Repeat all entries exactly.

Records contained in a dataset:
^^^^^^^^

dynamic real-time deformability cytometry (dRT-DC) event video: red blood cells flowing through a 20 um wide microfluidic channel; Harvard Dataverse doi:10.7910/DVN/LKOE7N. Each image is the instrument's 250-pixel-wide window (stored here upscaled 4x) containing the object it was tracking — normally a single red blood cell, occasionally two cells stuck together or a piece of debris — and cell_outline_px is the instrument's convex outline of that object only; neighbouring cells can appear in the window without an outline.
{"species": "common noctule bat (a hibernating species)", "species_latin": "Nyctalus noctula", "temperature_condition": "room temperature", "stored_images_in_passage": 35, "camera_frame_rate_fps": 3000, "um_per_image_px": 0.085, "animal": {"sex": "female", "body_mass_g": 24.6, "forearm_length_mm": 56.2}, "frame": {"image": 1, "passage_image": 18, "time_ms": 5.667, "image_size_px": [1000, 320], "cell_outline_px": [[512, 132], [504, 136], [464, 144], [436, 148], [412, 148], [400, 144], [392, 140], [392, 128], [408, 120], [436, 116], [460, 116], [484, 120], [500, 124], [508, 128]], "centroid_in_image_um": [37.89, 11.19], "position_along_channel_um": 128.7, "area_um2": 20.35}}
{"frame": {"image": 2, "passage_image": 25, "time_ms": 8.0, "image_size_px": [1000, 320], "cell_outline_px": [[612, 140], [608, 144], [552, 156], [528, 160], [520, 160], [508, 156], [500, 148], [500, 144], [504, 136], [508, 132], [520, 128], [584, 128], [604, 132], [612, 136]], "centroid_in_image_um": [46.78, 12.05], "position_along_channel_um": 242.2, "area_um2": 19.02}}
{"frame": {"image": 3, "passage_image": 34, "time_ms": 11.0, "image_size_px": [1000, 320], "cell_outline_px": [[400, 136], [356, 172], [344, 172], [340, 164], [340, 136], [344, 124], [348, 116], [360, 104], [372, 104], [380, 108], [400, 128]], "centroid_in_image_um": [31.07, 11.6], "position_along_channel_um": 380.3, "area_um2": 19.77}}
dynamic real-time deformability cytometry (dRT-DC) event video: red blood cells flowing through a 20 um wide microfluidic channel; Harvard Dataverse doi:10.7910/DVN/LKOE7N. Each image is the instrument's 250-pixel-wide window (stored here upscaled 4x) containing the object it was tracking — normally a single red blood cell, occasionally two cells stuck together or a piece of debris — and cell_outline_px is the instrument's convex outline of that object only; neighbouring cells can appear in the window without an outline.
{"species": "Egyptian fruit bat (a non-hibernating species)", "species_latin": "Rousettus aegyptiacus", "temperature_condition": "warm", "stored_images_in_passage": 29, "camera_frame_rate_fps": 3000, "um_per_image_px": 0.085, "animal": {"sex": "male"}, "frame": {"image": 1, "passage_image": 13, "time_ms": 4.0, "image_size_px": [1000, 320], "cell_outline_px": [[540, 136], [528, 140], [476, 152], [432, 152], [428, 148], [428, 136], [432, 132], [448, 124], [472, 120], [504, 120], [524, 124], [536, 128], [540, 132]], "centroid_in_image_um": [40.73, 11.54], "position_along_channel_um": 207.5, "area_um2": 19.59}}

^^^^^^^^

> _The output_
dynamic real-time deformability cytometry (dRT-DC) event video: red blood cells flowing through a 20 um wide microfluidic channel; Harvard Dataverse doi:10.7910/DVN/LKOE7N. Each image is the instrument's 250-pixel-wide window (stored here upscaled 4x) containing the object it was tracking — normally a single red blood cell, occasionally two cells stuck together or a piece of debris — and cell_outline_px is the instrument's convex outline of that object only; neighbouring cells can appear in the window without an outline.
{"species": "common noctule bat (a hibernating species)", "species_latin": "Nyctalus noctula", "temperature_condition": "room temperature", "stored_images_in_passage": 35, "camera_frame_rate_fps": 3000, "um_per_image_px": 0.085, "animal": {"sex": "female", "body_mass_g": 24.6, "forearm_length_mm": 56.2}, "frame": {"image": 1, "passage_image": 18, "time_ms": 5.667, "image_size_px": [1000, 320], "cell_outline_px": [[512, 132], [504, 136], [464, 144], [436, 148], [412, 148], [400, 144], [392, 140], [392, 128], [408, 120], [436, 116], [460, 116], [484, 120], [500, 124], [508, 128]], "centroid_in_image_um": [37.89, 11.19], "position_along_channel_um": 128.7, "area_um2": 20.35}}
{"frame": {"image": 2, "passage_image": 25, "time_ms": 8.0, "image_size_px": [1000, 320], "cell_outline_px": [[612, 140], [608, 144], [552, 156], [528, 160], [520, 160], [508, 156], [500, 148], [500, 144], [504, 136], [508, 132], [520, 128], [584, 128], [604, 132], [612, 136]], "centroid_in_image_um": [46.78, 12.05], "position_along_channel_um": 242.2, "area_um2": 19.02}}
{"frame": {"image": 3, "passage_image": 34, "time_ms": 11.0, "image_size_px": [1000, 320], "cell_outline_px": [[400, 136], [356, 172], [344, 172], [340, 164], [340, 136], [344, 124], [348, 116], [360, 104], [372, 104], [380, 108], [400, 128]], "centroid_in_image_um": [31.07, 11.6], "position_along_channel_um": 380.3, "area_um2": 19.77}}
dynamic real-time deformability cytometry (dRT-DC) event video: red blood cells flowing through a 20 um wide microfluidic channel; Harvard Dataverse doi:10.7910/DVN/LKOE7N. Each image is the instrument's 250-pixel-wide window (stored here upscaled 4x) containing the object it was tracking — normally a single red blood cell, occasionally two cells stuck together or a piece of debris — and cell_outline_px is the instrument's convex outline of that object only; neighbouring cells can appear in the window without an outline.
{"species": "Egyptian fruit bat (a non-hibernating species)", "species_latin": "Rousettus aegyptiacus", "temperature_condition": "warm", "stored_images_in_passage": 29, "camera_frame_rate_fps": 3000, "um_per_image_px": 0.085, "animal": {"sex": "male"}, "frame": {"image": 1, "passage_image": 13, "time_ms": 4.0, "image_size_px": [1000, 320], "cell_outline_px": [[540, 136], [528, 140], [476, 152], [432, 152], [428, 148], [428, 136], [432, 132], [448, 124], [472, 120], [504, 120], [524, 124], [536, 128], [540, 132]], "centroid_in_image_um": [40.73, 11.54], "position_along_channel_um": 207.5, "area_um2": 19.59}}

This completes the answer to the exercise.